> [Exercise objective]: All of the entries should be restated word for word, but without their pictures.
━━━━━━━━━━━━━━━━━━━━━━━━━━━━━━
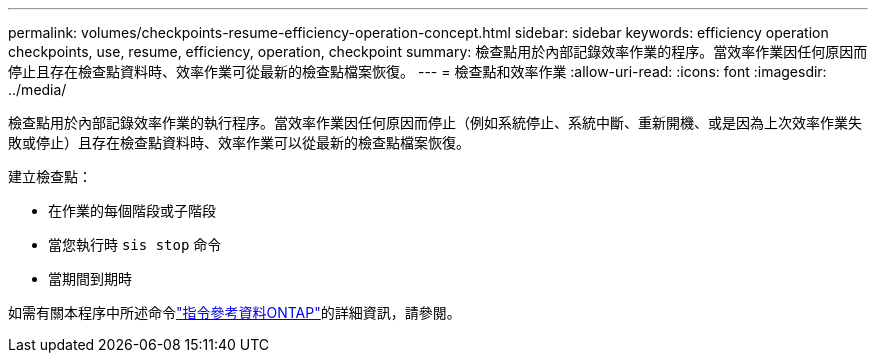 ---
permalink: volumes/checkpoints-resume-efficiency-operation-concept.html 
sidebar: sidebar 
keywords: efficiency operation checkpoints, use, resume, efficiency, operation, checkpoint 
summary: 檢查點用於內部記錄效率作業的程序。當效率作業因任何原因而停止且存在檢查點資料時、效率作業可從最新的檢查點檔案恢復。 
---
= 檢查點和效率作業
:allow-uri-read: 
:icons: font
:imagesdir: ../media/


[role="lead"]
檢查點用於內部記錄效率作業的執行程序。當效率作業因任何原因而停止（例如系統停止、系統中斷、重新開機、或是因為上次效率作業失敗或停止）且存在檢查點資料時、效率作業可以從最新的檢查點檔案恢復。

建立檢查點：

* 在作業的每個階段或子階段
* 當您執行時 `sis stop` 命令
* 當期間到期時


如需有關本程序中所述命令link:https://docs.netapp.com/us-en/ontap-cli/["指令參考資料ONTAP"^]的詳細資訊，請參閱。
━━━━━━━━━━━━━━━━━━━━━━━━━━━━━━
> [Finished task]:
 ---
permalink: volumes/checkpoints-resume-efficiency-operation-concept.html 
sidebar: sidebar 
keywords: efficiency operation checkpoints, use, resume, efficiency, operation, checkpoint 
summary: 檢查點用於內部記錄效率作業的程序。當效率作業因任何原因而停止且存在檢查點資料時、效率作業可從最新的檢查點檔案恢復。 
---
= 檢查點和效率作業
:allow-uri-read: 
:icons: font
:imagesdir: ../media/


[role="lead"]
檢查點用於內部記錄效率作業的執行程序。當效率作業因任何原因而停止（例如系統停止、系統中斷、重新開機、或是因為上次效率作業失敗或停止）且存在檢查點資料時、效率作業可以從最新的檢查點檔案恢復。

建立檢查點：

* 在作業的每個階段或子階段
* 當您執行時 `sis stop` 命令
* 當期間到期時


如需有關本程序中所述命令link:https://docs.netapp.com/us-en/ontap-cli/["指令參考資料ONTAP"^]的詳細資訊，請參閱。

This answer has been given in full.